:: 課題指示 ::
本文中で具体的な名称が挙げられている楽器を、登場順にすべて列挙せよ。

:: 本文 ::
....

村山先生、今晩は! 早くも旧正月を迎えました。今年一番の寒波の到来で庭の水が凍っています。水道も外にある蛇口からは氷柱が出てきました。先ほどお風呂から上がって来ましたが、外は寒くてもイオン水のお風呂に入ると温泉の様によく温まります。通常の水で沸かしたお風呂とは全く異なり、温泉水に近づいている事がよく実感されますね。
今回は
究極の音楽について考察してみたいと思います。秋の虫達も空を飛ぶ鳥達も人類と同じ様に、言語の他に音楽を持っている様に感じられるのは私だけでしょうか? 犬や猫、猿そして原野や森に住むあらゆる動物たちは歌をうたうのでしょうか? 楽器を造って演奏するのは人類だけなのでしょうか? 自然観察の専門家の動物学者の先生方に何時かお聞きしてみたいと思っています。人類の場合は原始の昔から、歌と音楽はあったと言われています。何の楽器が無くても、手拍子で踊ったり歌ったりして来たと思われます。手で拍子を取りながら歌い踊ることは、文明の高度に進化した現代でも人類に普遍的に観察される現象であります。そして、様々な楽器が創造されて来て、現代では口琴のような最もシンプルな楽器から、パイプオルガンのように科学技術の粋を集めた巨大な楽器まで開発されています。音楽のジャンルも幅広く、あらゆる形態の音楽が世界中の町と村から絶え間なく聞こえて来ます。しかし、楽器も何もなく、只人々がいるという状況下では、音楽をしようと思えば手拍子を取って歌うしかないのであります。歌うことは音楽の原点であると同時に、将に究極の到達点ではないでしょうか? そこでは楽器も楽譜も何も必要ありません。言葉は通じなくても、人々は言語を超えて一緒に歌うことが出来るのです! 七つしかない世界共通の音の自由な順列と組み合わせにより、無数の歌が生まれます。音楽こそは人類共通の唯一の言語と言えます。楽器の演奏も竪琴ひとつから100人編成のオーケストラまで規模も様々ですが、歌うことが共通の目的であることに変わりはありません。特にモーツァルトの音楽の場合には、歌うことが全てに優先して第一義であることを感じることが出来ます。そして、歌うことが音楽の究極の目的であることを教えられます。モーツァルトの作品を演奏することが易しい様で最も難しいと言われるのは、如何に技術を持つ演奏者でも歌う心が無ければ、単なる機械的な演奏に過ぎないからであります。「モーツァルトは歌う様に弾け!」と昔から言われて来たのはこの事に言及しているのであります。

....

:: 項目一覧 ::
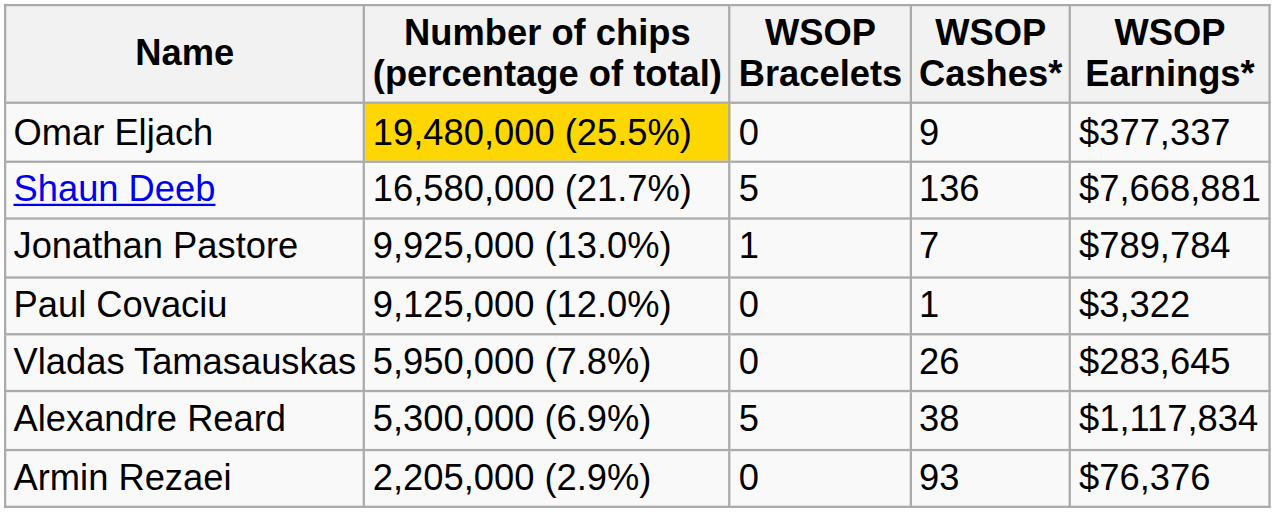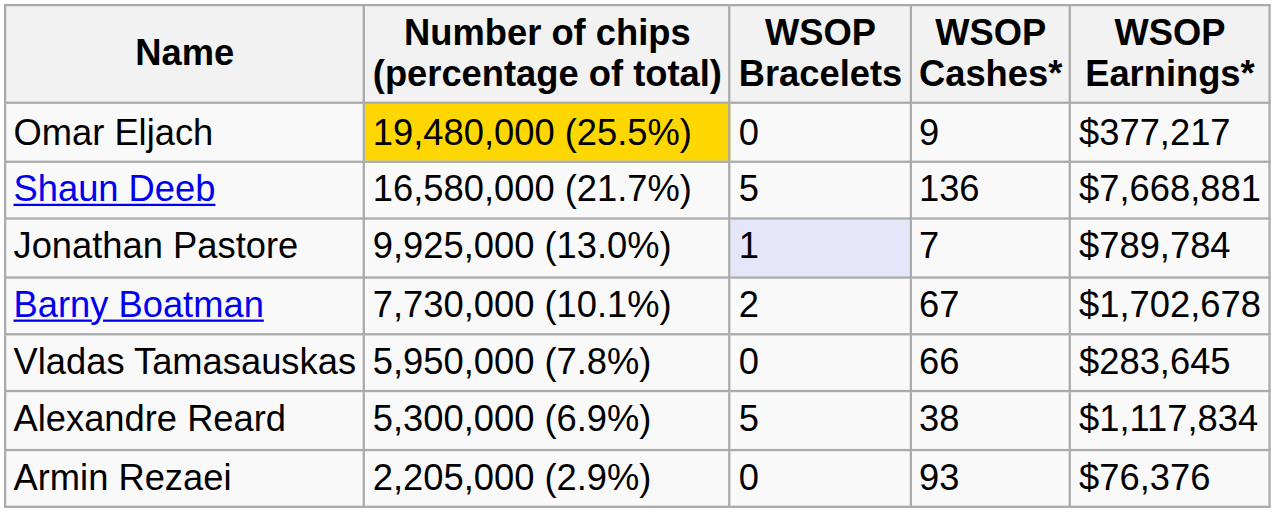Omar Eljach | WSOP Earnings*: $377,337 -> $377,217
Jonathan Pastore | WSOP Bracelets: no background -> lavender background
- row: Paul Covaciu | 9,125,000 (12.0%) | 0 | 1 | $3,322
+ row: Barny Boatman | 7,730,000 (10.1%) | 2 | 67 | $1,702,678
Vladas Tamasauskas | WSOP Cashes*: 26 -> 66
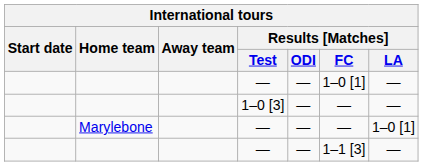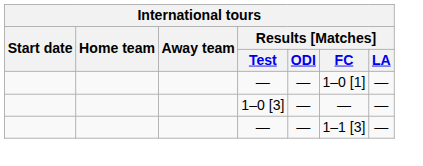- row: Marylebone | — | — | — | 1–0 [1]
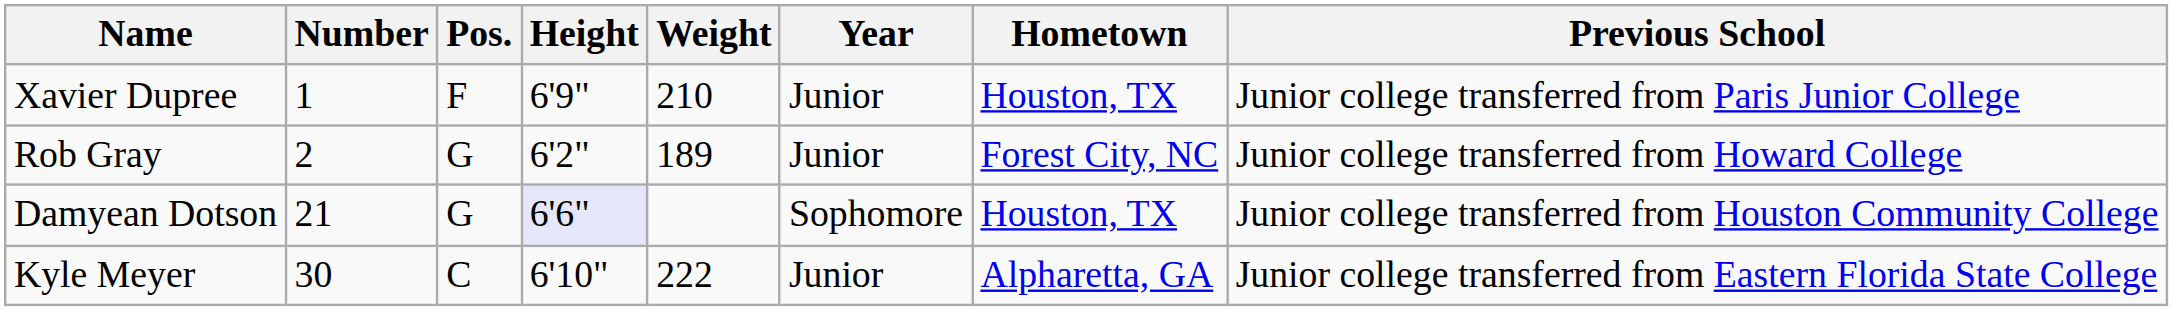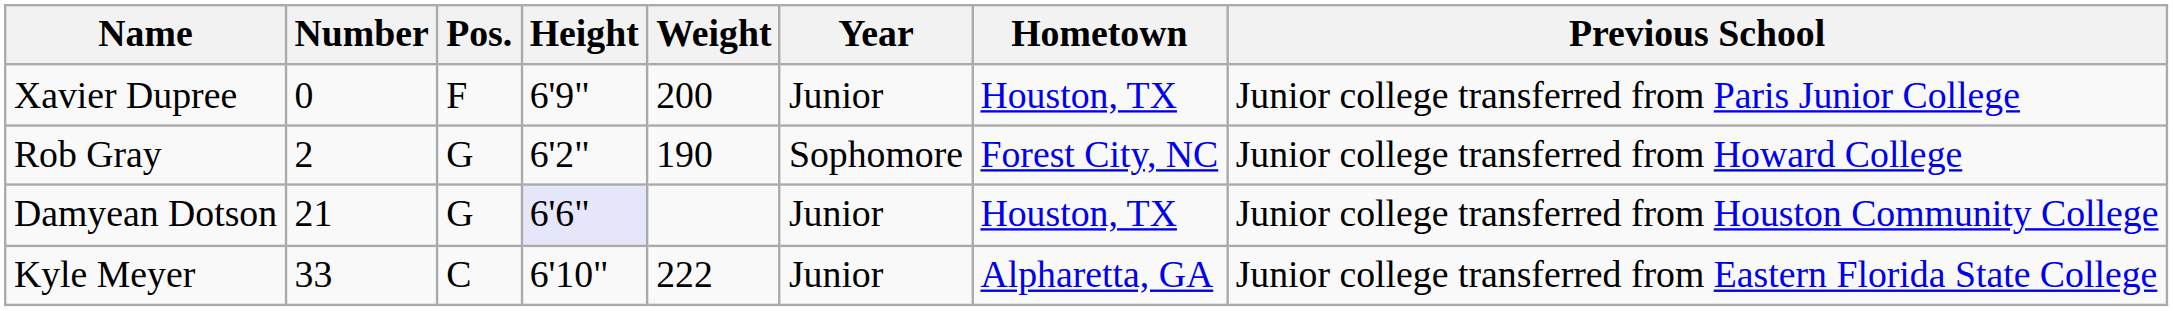Xavier Dupree | Number: 1 -> 0
Xavier Dupree | Weight: 210 -> 200
Rob Gray | Weight: 189 -> 190
Rob Gray | Year: Junior -> Sophomore
Damyean Dotson | Year: Sophomore -> Junior
Kyle Meyer | Number: 30 -> 33
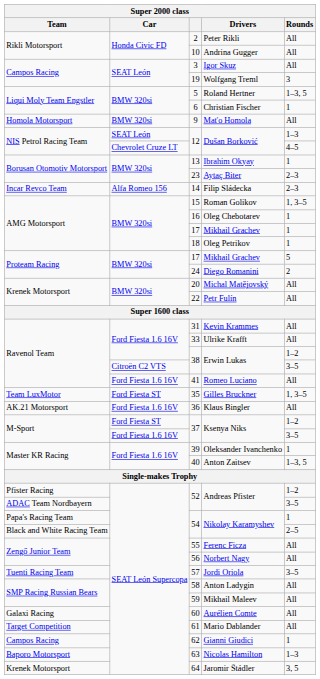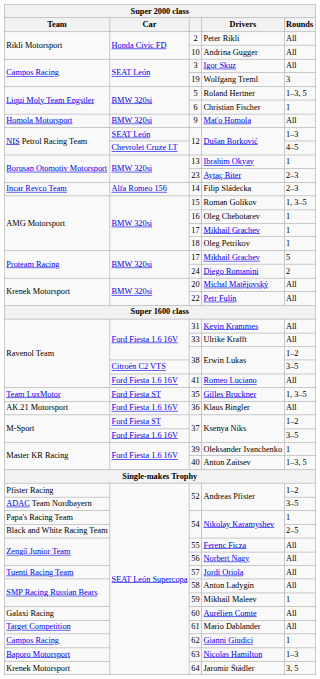57 | Rounds: 3–5 -> All
59 | Rounds: All -> 1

....

:: 解答 ::
口琴、パイプオルガン、竪琴